In 2021, Evergrande, another huge Chinese real-estate titan, defaulted, representing the start of a real-estate meltdown that has rocked China’s economy.
The two companies alone have a combined debt of $500 billion – and there are serious doubts about whether Beijing is able to steady the implosion.
There is one important takeaway from this serious economic situation: Diversification is critical.
China’s decades-long reliance on real estate as a primary driver of economic growth is fundamentally flawed, for several reasons.
First, the real-estate sector’s excessive focus has led to a housing market characterized by soaring property prices and unaffordability for the average citizen. This has resulted in a significant wealth gap and social tensions. It makes homeownership an elusive dream for many, impacting social stability and the well-being of Chinese citizens.
Second, the country’s obsession with real estate has led to an oversupply of housing, giving rise to countless “ghost cities” with numerous unoccupied properties. This misallocation of resources has diverted investments away from more productive sectors of the economy, hindering innovation and long-term growth.

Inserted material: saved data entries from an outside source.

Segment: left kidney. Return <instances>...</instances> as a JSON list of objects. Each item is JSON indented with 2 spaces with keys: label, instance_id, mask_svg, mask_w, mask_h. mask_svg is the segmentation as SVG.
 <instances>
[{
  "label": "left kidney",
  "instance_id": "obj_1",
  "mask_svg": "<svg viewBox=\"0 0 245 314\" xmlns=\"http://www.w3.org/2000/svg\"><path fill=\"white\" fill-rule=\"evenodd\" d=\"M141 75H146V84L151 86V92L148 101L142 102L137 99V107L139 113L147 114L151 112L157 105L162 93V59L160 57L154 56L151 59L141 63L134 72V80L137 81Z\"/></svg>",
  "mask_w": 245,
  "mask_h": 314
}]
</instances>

Third, the real-estate sector’s massive debt burden is alarming – as we’re now seeing. Local governments and property developers have borrowed heavily to fund construction and infrastructure projects. This reliance on debt not only poses a financial risk but also links the government’s fiscal health to the property market’s fortunes, making the economy highly vulnerable to market fluctuations.
Last, this one-dimensional growth model has inhibited China’s transition to a more balanced, consumer-driven economy. To achieve sustainable and inclusive growth, diversification and reduction of dependency on real estate are crucial.
Failure to diversify
The current model poses significant economic, social, and financial challenges that necessitate a more nuanced approach to economic development.
Beijing’s lack of economic diversification over the decades must act as a warning to private investors at a micro level.
Failing to diversify a portfolio properly can have serious consequences for an investor’s financial well-being.
Diversification is a risk-management strategy that involves spreading investments across different asset classes, sectors, and geographic regions to reduce the impact of a poor-performing investment on the overall portfolio.
An undiversified portfolio with a high concentration in a single asset or asset class is highly susceptible to the performance of that particular investment. If that asset or sector underperforms or experiences a downturn, the entire portfolio’s value can suffer.
Lack of diversification can result in a more volatile portfolio, meaning that the portfolio’s value may fluctuate significantly, making it harder to achieve long-term financial goals.
Also, focusing on a single asset class may cause investors to miss out on potential gains in other areas.
In short, China gambled it all on red and it came in black, which is threatening to undermine its economic success story. That should be a lesson to us all.